Pavo’s eyes widened and he grasped Falco by the shoulders. ‘Stand back, have your men stand back too.’
Falco frowned, then ushered his aged comrades back from the boulder.
Pavo called on Zosimus. ‘Sir!’
Zosimus frowned, then batted Quadratus on the arm. The pair came over and eyed the salt face. Their eyebrows rose in unison as they heard the rushing water.
‘A swim or a fight?’ Zosimus mused, looking from the rock to the far end of the corridor and the approaching footsteps.
‘Ach, I’ve had a fight already,’ Quadratus shrugged, smoothing his salt-encrusted moustache, ‘And I need a good wash.’

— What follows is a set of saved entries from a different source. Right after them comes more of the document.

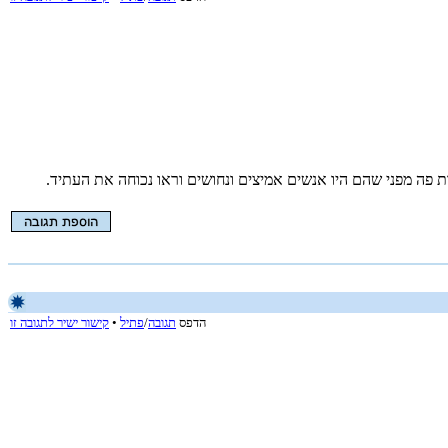
ת פה מפני שהם היו אנשים אמיצים ונחושים וראו נכוחה את העתיד.
הדפס
תגובה
/
פתיל
•
קישור ישיר לתגובה זו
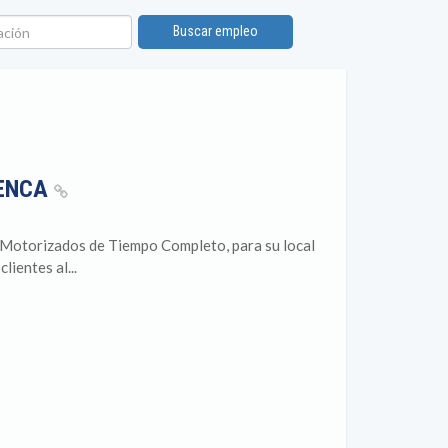
ión
Buscar empleo
UENCA
orizados de Tiempo Completo, para su local
ientes al...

The pair of them hefted their pick axes, throwing others to Felix, Habitus, Pavo and Sura. They went at the salt face like men possessed. Shards of crystal flew in all directions, powder blinding them, coating their skin. The rushing of water grew louder and louder, as did the thundering footsteps of the guards. Pavo glanced back to see the thirty approaching shapes at the open end of the tapering corridor, their spears glinting in the light of the torches they carried. Then a splash of something icy cold around his ankles jolted him back to the salt face. He looked down to see foaming water washing from a growing fissure, spilling out across the corridor floor. The fissure in the salt face was narrow – about the width of a blade. He hefted his pickaxe to strike again, when Falco called from the corner of the corridor end where he and his comrades huddled.
‘No, no more! Get back – over here!’
Pavo frowned, then heard a dull, ominous crack run through the salt face. He, Sura and the others shared a tacit agreement, dropping their pickaxes and rushing over to the corner with Falco and his men.
‘Be ready,’ Falco cried. ‘As soon as the water comes, get your backs against the wall and hold on tight!’ The guards were now only a handful of paces away, and they snarled and cursed in Parsi, some hurling their spears forward, the lances clattering against the corridor end, inches from Pavo.